En fin, el término «Estado compuesto», aunque sea de invención reciente (data de 1975), me parece que es bastante adecuado para sintetizar la naturaleza de esos conglomerados de naciones, señoríos o como quiera llamárselos regidos por un Monarca con vocación de absoluto pero, aún así, obligado a “pactar” o “hacer concesiones” a las distintas piezas del mosaico. En el caso español, lo cierto es que todos los Austrias se movieron en un equilibrio inestable entre los intentos de homogeneizar y unificar la monarquía y contentar, mediante concesiones, las reivindicaciones que venían, sobre todo, de Cataluña. Este conflicto siempre latente y con periódicas explosiones violentas (aunque hoy los catalanes se proclaman gent de pau) es valorado de muy distinta forma según las tendencias ideológicas de los historiadores (por ejemplo, Joaquim Nadal i Farreras (el que fuera conseller con Pasqual Maragall) afirma que el sistema pactista que serviría de pauta para la articulación de toda la monarquía hispánica sería puesto duramente a prueba por el “agresivo nacionalismo castellano”). Lo cierto es que hubo no pocos incidentes que pueden interpretarse como muestras de que Cataluña distaba de estar bien encajada en lo que sería el Estado, y unos cuantos tenían motivaciones de carácter económico. O sea, que aunque estemos mirando a una época muy distintas en términos políticos (los factores en juego eran muy otros y, desde luego, no contaban para nada cosas como democracia o derechos humanos), llama la atención que desde los orígenes de la unión dinástica haya existido, salvando las distancias, un “problema catalán”. Y por tanto la Historia parece atestiguar que algo particular tendrían los catalanes (los notables catalanes) porque, a diferencia de los otros pueblos de la Península, incluyendo los que también formaban parte de la Corona de Aragón, mantuvieron con más continuidad y constancia un afán de reclamar sus singularidades y exigir privilegios y cotas de autogobierno.

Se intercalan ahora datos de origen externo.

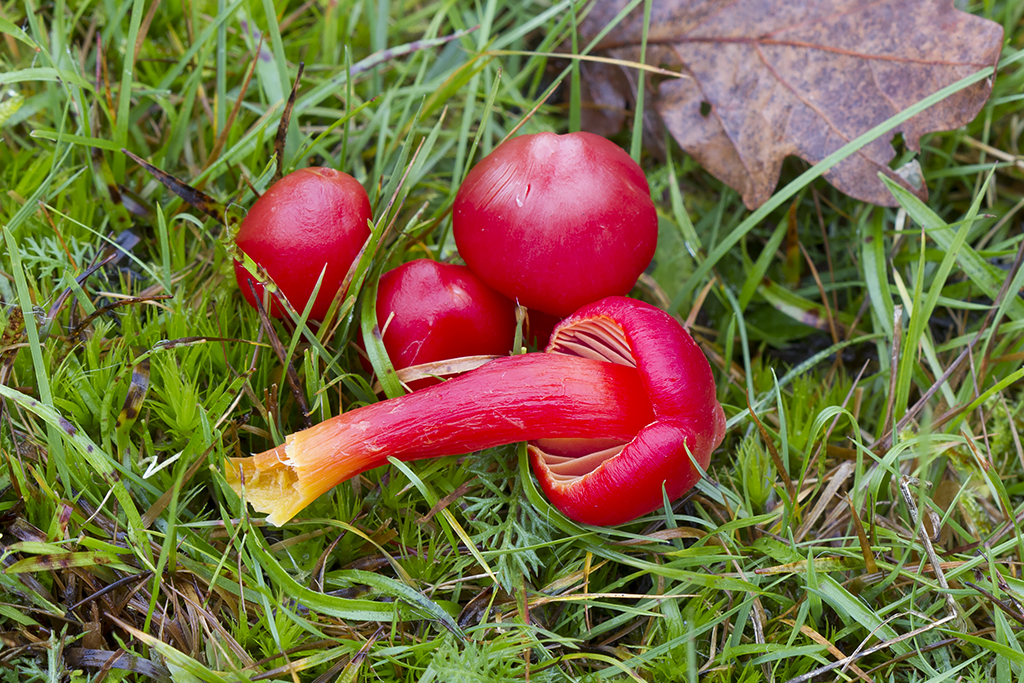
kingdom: Fungi
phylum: Basidiomycota
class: Agaricomycetes
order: Agaricales
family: Hygrophoraceae
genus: Hygrocybe
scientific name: Hygrocybe coccinea
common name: cinnober-vokshat
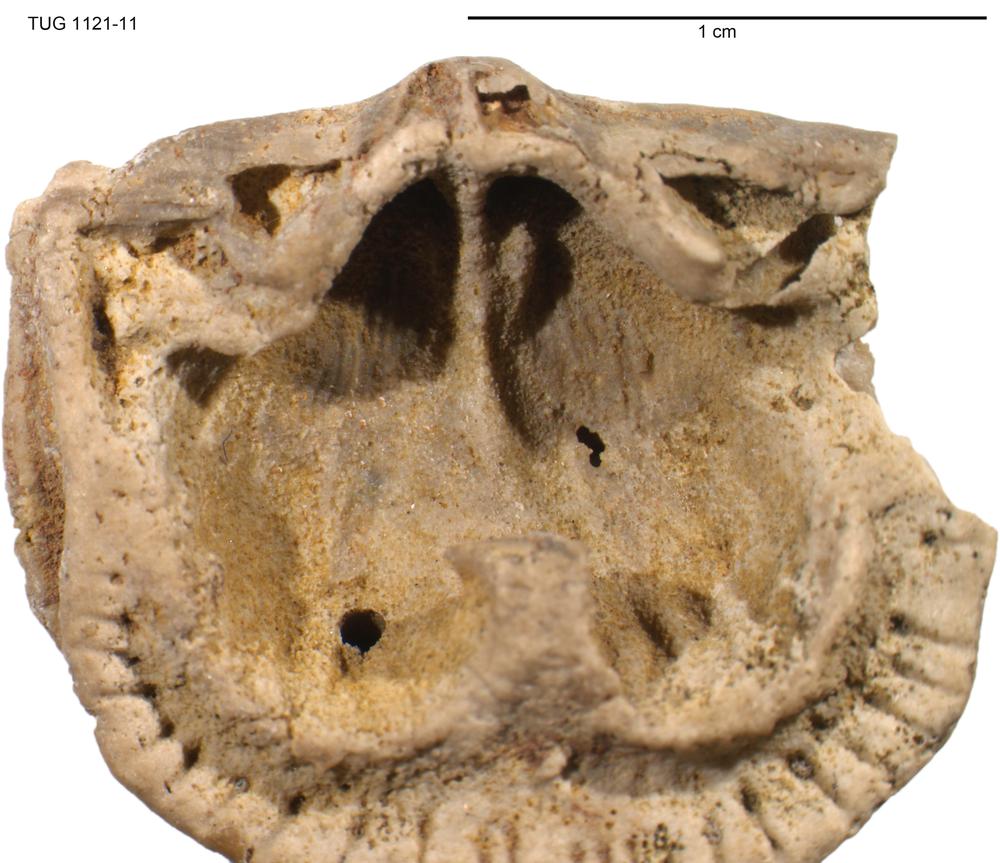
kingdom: Animalia
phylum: Brachiopoda
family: Gonambonitidae
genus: Estlandia
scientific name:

Habrá quien piense que, aún admitiendo una mayor belicosidad de los catalanes (una menor disposición a integrarse o a renunciar a sus peculiaridades), la monarquía hispánica no fue capaz de aplastar el molesto catalanismo (permítaseme este otro anacronismo) como, por ejemplo, si supieron hacer los reyes franceses y, después de ellos, los revolucionarios republicanos. No sé si ello hubiera sido posible ejerciendo más mano dura, pero de lo que no cabe duda es que desde Felipe II hasta el siglo pasado ha habido un buen número de “pacificaciones” de Cataluña, que hacen que no sea demasiado exagerada la frase atribuida a Espartero: “Hay que bombardear Barcelona cada 50 años para mantenerla a raya”. Es decir, que llevamos ya más de cuatrocientos años con una pauta que se repite sin fin: aumento de la desafección en Cataluña respecto del resto de España (dan un poco igual los motivos concretos), explosión y enfrentamiento con el Estado, represión más o menos violenta que derrota al “catalanismo”, aparente pacificación y vuelta al redil a lo que siempre han contribuido concesiones desde el Estado (el catalanismo es especialista en obtener beneficios tras las derrotas), y progresivo aumento de la desafección reiniciando el ciclo eterno. A ver si saco tiempo para repasar la historia catalana (y española) desde la óptica de este conflicto, cuya evolución parece responder a una función sinusoidal. Pendiente de ello, creo que puede admitirse, al menos de forma provisional, que a lo largo de los últimos cinco siglos nunca se ha alcanzado una situación de equilibrio estable en lo que se refiere a la integración de Cataluña en el conjunto del Estado. Los catalanes (la minoría dirigente, pero cada vez mas la población en general) siempre han reclamado y obtenido cotas de autogobierno notablemente mayores que el resto de entidades territoriales del Estado, y pareciera que nunca han sido suficientes. Mas creo que es justo señalar también el contrapunto: los castellanos (simbolizando en ellos las minorías que han ido construyendo –con no demasiado éxito– el Estado) siempre han recelado de esas pretensiones de autonomía catalanas, no han querido entenderlas (casi ni conocerlas) y en numerosas ocasiones han procurado menoscabarlas si no suprimirlas.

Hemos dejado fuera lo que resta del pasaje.